Budowa strzelnicy ma potrwać około dwóch lat. Wcześniej w tym miejscu, w parku przywięziennym, od strony ulicy Waryńskiego, mieściła się kantyna oficerska i dyskoteka Doro. W ostatnich latach miejscowa sala służyła mażoretkom Aldony Krupy-Gawron z SKZR Źródło.
„Napadną” na konwój
Funkcjonariusze służby więziennej przechodzą przeszkolenie strzeleckie.

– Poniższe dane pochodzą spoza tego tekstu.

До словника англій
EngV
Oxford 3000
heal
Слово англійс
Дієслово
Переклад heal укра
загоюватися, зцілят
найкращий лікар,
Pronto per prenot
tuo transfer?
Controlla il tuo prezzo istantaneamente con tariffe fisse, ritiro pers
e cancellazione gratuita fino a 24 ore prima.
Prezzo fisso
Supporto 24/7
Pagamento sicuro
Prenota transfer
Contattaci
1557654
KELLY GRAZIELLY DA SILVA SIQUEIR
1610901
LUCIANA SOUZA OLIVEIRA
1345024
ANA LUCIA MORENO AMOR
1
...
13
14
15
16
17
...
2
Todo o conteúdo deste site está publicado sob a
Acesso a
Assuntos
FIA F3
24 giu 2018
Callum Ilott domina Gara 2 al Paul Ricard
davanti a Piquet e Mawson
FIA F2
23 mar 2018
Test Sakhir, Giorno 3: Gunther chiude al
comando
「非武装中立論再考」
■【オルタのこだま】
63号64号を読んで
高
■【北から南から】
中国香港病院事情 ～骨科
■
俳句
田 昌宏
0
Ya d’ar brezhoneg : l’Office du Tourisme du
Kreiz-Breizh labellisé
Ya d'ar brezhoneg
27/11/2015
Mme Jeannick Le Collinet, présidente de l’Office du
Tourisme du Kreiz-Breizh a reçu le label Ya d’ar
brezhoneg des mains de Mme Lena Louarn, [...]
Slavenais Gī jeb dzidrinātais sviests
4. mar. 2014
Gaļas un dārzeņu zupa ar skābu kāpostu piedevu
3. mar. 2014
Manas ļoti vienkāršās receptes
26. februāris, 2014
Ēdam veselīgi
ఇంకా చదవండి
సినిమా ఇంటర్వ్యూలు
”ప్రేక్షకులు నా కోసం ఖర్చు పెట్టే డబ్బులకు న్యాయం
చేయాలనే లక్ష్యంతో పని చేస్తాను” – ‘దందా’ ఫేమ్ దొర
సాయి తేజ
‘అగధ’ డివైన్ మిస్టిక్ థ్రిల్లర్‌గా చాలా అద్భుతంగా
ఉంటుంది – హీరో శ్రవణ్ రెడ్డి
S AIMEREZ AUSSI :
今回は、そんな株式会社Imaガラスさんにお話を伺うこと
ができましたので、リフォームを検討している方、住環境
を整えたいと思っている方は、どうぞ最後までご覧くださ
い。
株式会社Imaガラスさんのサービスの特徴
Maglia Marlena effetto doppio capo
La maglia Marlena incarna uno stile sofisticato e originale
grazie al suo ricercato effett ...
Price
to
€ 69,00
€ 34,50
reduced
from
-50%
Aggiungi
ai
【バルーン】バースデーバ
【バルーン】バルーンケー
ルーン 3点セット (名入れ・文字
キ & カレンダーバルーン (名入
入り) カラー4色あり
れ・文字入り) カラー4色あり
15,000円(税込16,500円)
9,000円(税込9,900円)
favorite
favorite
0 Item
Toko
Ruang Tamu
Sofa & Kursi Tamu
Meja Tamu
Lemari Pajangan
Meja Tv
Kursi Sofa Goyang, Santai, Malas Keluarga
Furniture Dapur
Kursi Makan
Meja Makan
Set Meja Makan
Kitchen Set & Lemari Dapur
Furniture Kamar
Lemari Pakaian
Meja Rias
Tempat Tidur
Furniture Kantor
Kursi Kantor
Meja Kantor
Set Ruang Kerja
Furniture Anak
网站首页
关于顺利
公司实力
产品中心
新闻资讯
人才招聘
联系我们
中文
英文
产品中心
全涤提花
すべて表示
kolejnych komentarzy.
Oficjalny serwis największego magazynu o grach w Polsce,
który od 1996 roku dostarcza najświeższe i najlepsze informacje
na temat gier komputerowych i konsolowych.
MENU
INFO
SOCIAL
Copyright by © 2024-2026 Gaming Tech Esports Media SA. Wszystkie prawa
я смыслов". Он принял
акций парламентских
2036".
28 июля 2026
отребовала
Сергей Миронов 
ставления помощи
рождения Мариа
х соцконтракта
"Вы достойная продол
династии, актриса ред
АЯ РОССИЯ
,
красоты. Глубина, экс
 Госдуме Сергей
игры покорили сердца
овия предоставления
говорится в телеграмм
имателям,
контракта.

Po ostatnich zmianach nie oddają tylko 5 strzałów rocznie jak w 2015 roku, tylko sto razy więcej – 500 w ciągu roku, 125 w kwartale.
Jak zapowiedział wiceminister Michał Woś, w poniedziałek 17 kwietnia podczas konferencji prasowej pod dawną Doro, w okolicy jeszcze nie ma tak nowoczesnej strzelnicy, jaka powstanie w Raciborzu. Do jej środka będzie mógł wjechać samochód, żeby możliwa była symulacja ataku na konwój.
– To będzie obiekt otwarty dla społeczności lokalnej, dla środowisk strzeleckich – zapewnił polityk prawicy.
Obwieszczenie budowy nowej strzelnicy kojarzy się z niedawnym zablokowaniem rozbudowy takiego obiektu, ale na Łąkowej przy Rafako. Chciał tego prezydent Dariusz Polowy, jednak sprzeciwili się radni. Woś zaznaczył, że inwestycja w zakładzie karnym nie ma nic wspólnego z tymi napięciami w samorządzie, bo decyzję dotyczącą więzienia w Raciborzu podjęto wiele miesięcy wcześniej.
Więźniowie sponsorami strzelnicy
Miliony na więzienną strzelnicę pochodzić będą z funduszu, na który pracują osadzeni. To elementy programu „Praca dla więźniów”. Do funduszu aktywizacji zawodowej trafiają składki z wypłat więźniów. Dzięki temu służba więzienna ma pieniądze na inwestycje.
Powstanie strzelnica z osią 25 metrów, gdzie będzie 5 stanowisk strzeleckich i możliwość strzelania na 180 stopni. Na dniach ma ruszyć przetarg na zaprojektowanie i budowę obiektu. Strzelnica znajdzie się na parterze budynku, a na piętrze – sala konferencyjna, centrum dla organizacji pozarządowych, a także harcówka, bo interesują się tym miejscowi harcerze.– Ten paskudny budynek w tej ładnej przestrzeni miasta przestanie w końcu straszyć. Szacowany koszt wyniesie od 5 do 8 mln zł, te środki są zabezpieczone – zapewnił wiceminister. Realizacja tej inwestycji nie powinna trwać dłużej niż 2 lata, a może już za 1,5 roku padną w dawnej dyskotece pierwsze strzały.
Miłośnicy strzelnicy mają zyskać
Grzegorz Lichtarowicz z LOK-u podkreślił, jak istotne jest, że rozmowy o strzelnicy toczą się przed rozpoczęciem tej inwestycji. – LOK będzie wspierać to swoją kadrą. Ja bardzo mocno kibicuję temu projektowi, bo jak powstanie profesjonalna strzelnica dla służb, to na strzelnicy na Łąkowej zrobi się więcej miejsca. Do tego będzie można korzystać z tej strzelnicy przy więzieniu, a to jeszcze lepiej – zaznaczył szef raciborskiego klubu LOK.
Dodał, że forsowana przez prezydenta Polowego koncepcja tylko ograniczała możliwości stowarzyszeń strzeleckich, dając przywileje WOT. – Pytanie co ważniejsze, czy gest Miasta dla tych struktur, czy ważniejsze powinno być dobro ogółu miejscowego społeczeństwa? – podsumował Lichtarowicz.